During our travels around China last year, we decided to spend a day in Hangzhou, located about 30 minutes with the bullettrain from Shanghai. This was a decision that we did not regret. Although it was very rainy and humid during August, it still stands out as one of my favorite cities in China. Although it has a population of 2,5 million people, it still has a very calm feel to it, with its West Lake, beautiful scenery, and numerous temples to explore. Here’s a little overview of the things that you cannot miss when visiting Hangzhou.

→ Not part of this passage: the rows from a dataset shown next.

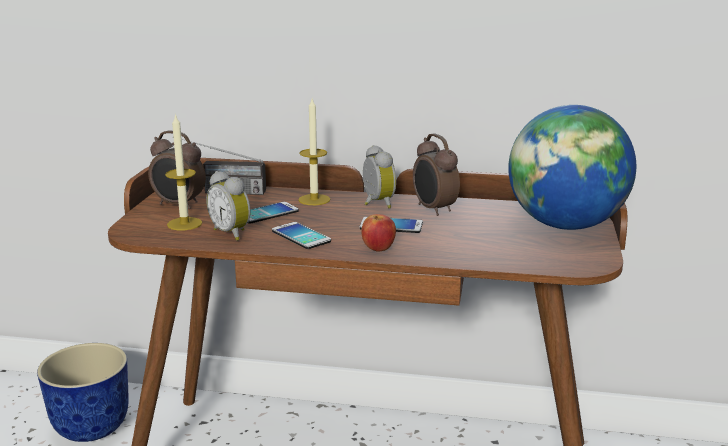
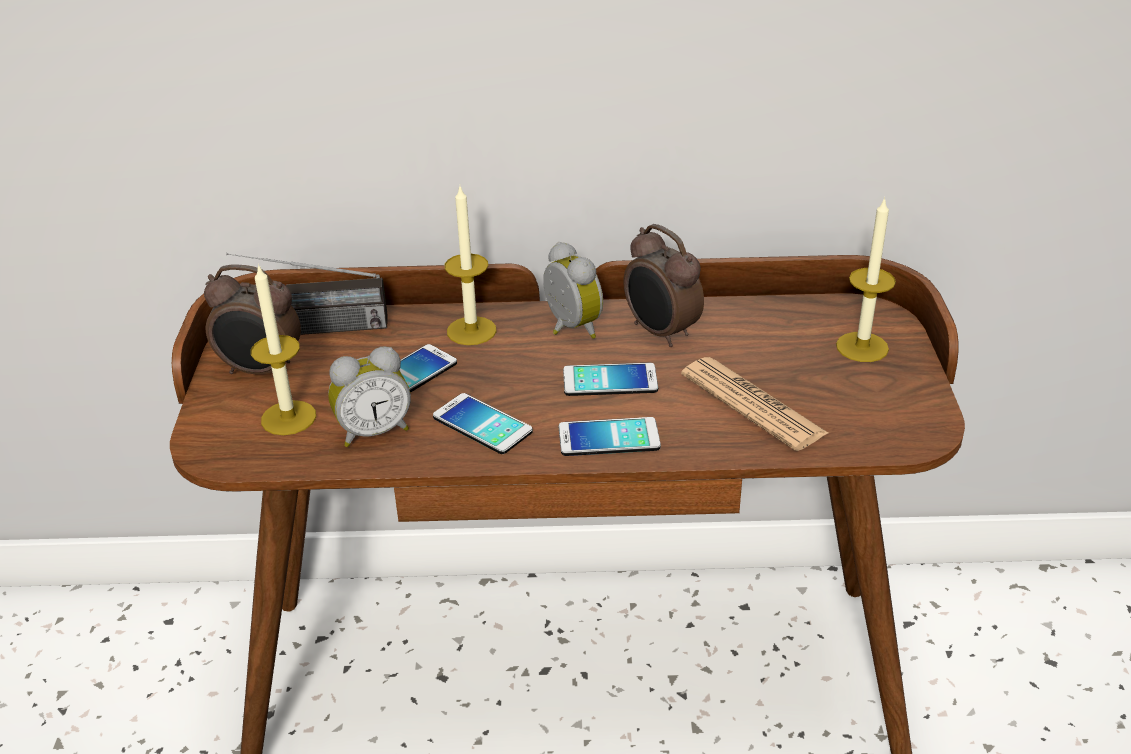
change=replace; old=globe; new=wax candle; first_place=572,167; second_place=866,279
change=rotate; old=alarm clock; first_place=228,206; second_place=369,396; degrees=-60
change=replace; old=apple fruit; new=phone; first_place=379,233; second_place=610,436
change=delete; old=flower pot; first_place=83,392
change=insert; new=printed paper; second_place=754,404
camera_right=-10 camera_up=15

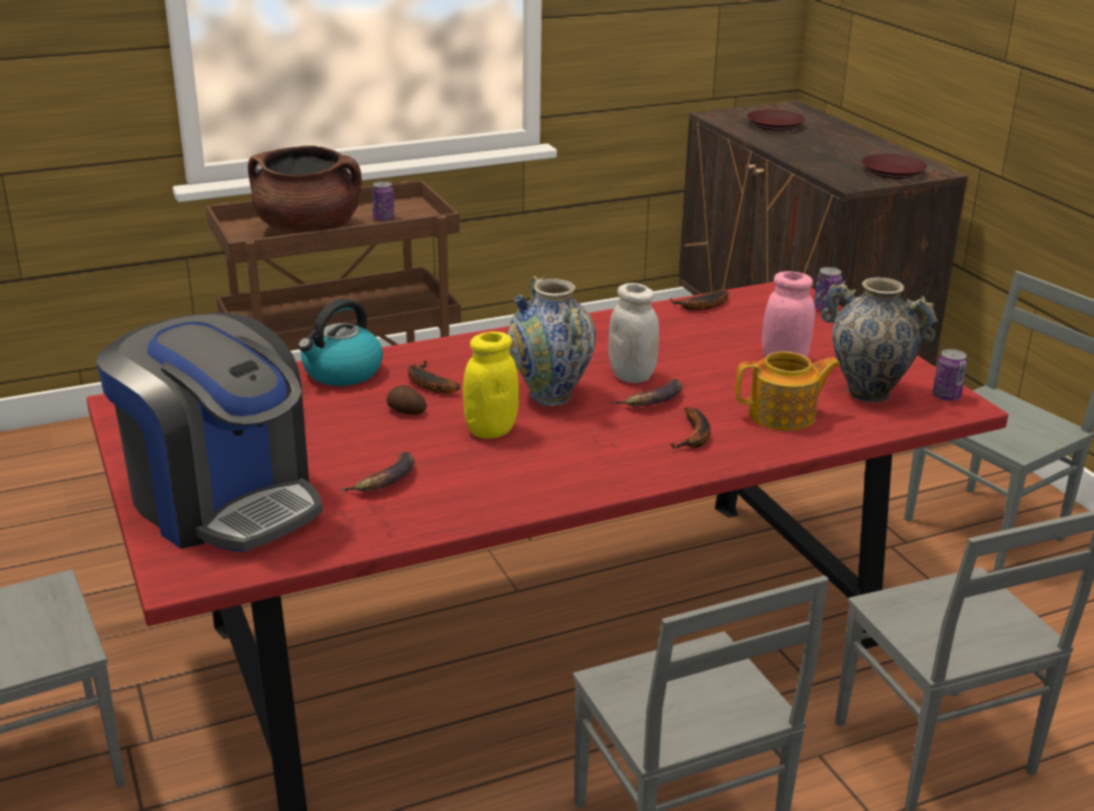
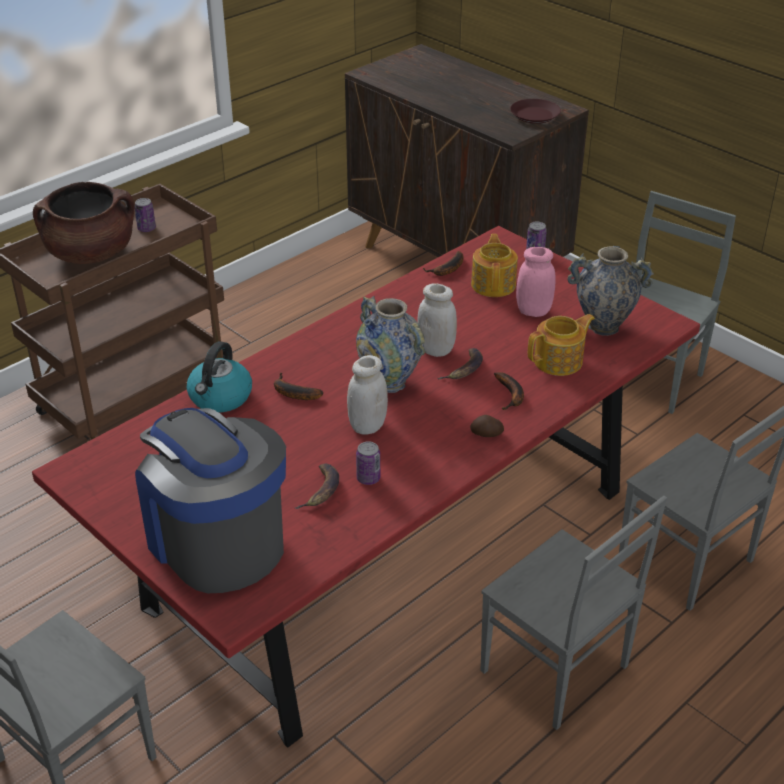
change=delete; old=brown-coloured plate; first_place=776,120
change=rotate; old=coffee maker; first_place=209,432; second_place=210,500; degrees=-150
change=recolor; old=yellow storage jar; new=whitish storage jar; first_place=491,385; second_place=367,395
change=move; old=can; first_place=950,375; second_place=368,463
change=move; old=spud; first_place=407,400; second_place=487,426
change=insert; new=pot for tea; second_place=494,265
camera_right=-20 camera_up=10

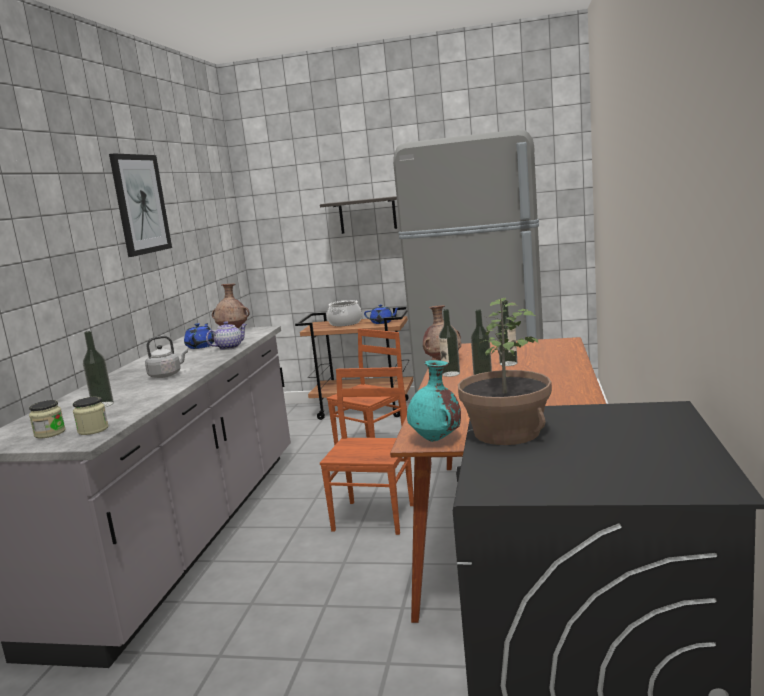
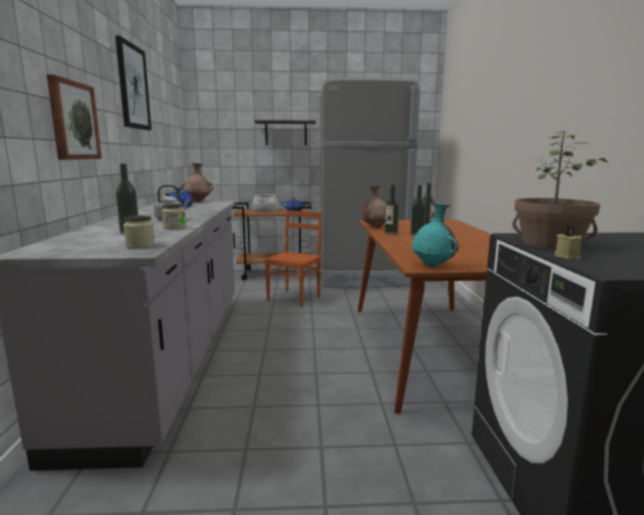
change=delete; old=pot for tea; first_place=226,335
change=delete; old=brown-coloured plain chair; first_place=367,451
change=move; old=storage jar; first_place=47,419; second_place=174,216
change=insert; new=wall art; second_place=74,117
change=insert; new=beige-coloured wax candle; second_place=568,242
camera_right=-15 camera_up=0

West Lake is without doubt the main attraction of Hangzhou, and with good reason. Surrounded by pagoda-topped hills, the lake is definitely the definition of classical Chinese beauty. Although not being that authentic, there are still a bunch of really great activities to do here, from strolling or biking along the lake, or taking a boatride, either the major cruises from No 1 Park or my favorite, the paddle boats from Bái Causeway. Don’t forget to bring your mosquito repellant!
Another must do in Hangzhou is to visit one of the many pagodas, gardens, and temples along the lake. Our favorite was Léifeng Pagoda, which is located on the South side of the lake. From the top of the pagoda you have beautiful views of the lake. I would recommend going here just before the sun sets to see the lights change.
The most famous Buddhist temple in Hangzhou is the Língyin temple, which dates back to year 326, but has been destroyed and rebuilt several times since then. Língyin temple is a collection of several temples housing many different Buddhas, from the major statues of Milefo and Siddhartha Gautama, to the Great Hall which houses 150 small figures in different poses.
Now, although the temples are beautiful and definitely worth a visit, my favorite part of this attraction is the 470 Buddhist carvings in the outlying hills. The most popular is the laughing Maitreya Buddha in the bottom right of the photo below, and can be found along the path towards the temple. But if you’re up for a hike, you can find carvings deep into the grottoes which date back to the 10th to 14th century, and definitely worth checking out.
China National Tea Musem
One thing that I have to return to Hangzhou to experience is the China National Tea Museum south of West Lake. This museum is surrounded by hills full of tea bushes and tea-producing villages. You can even taste the famous lóngjing green tea at the Dragon Well Tea Village near the plantation.
What is your favorite attraction in Hangzhou?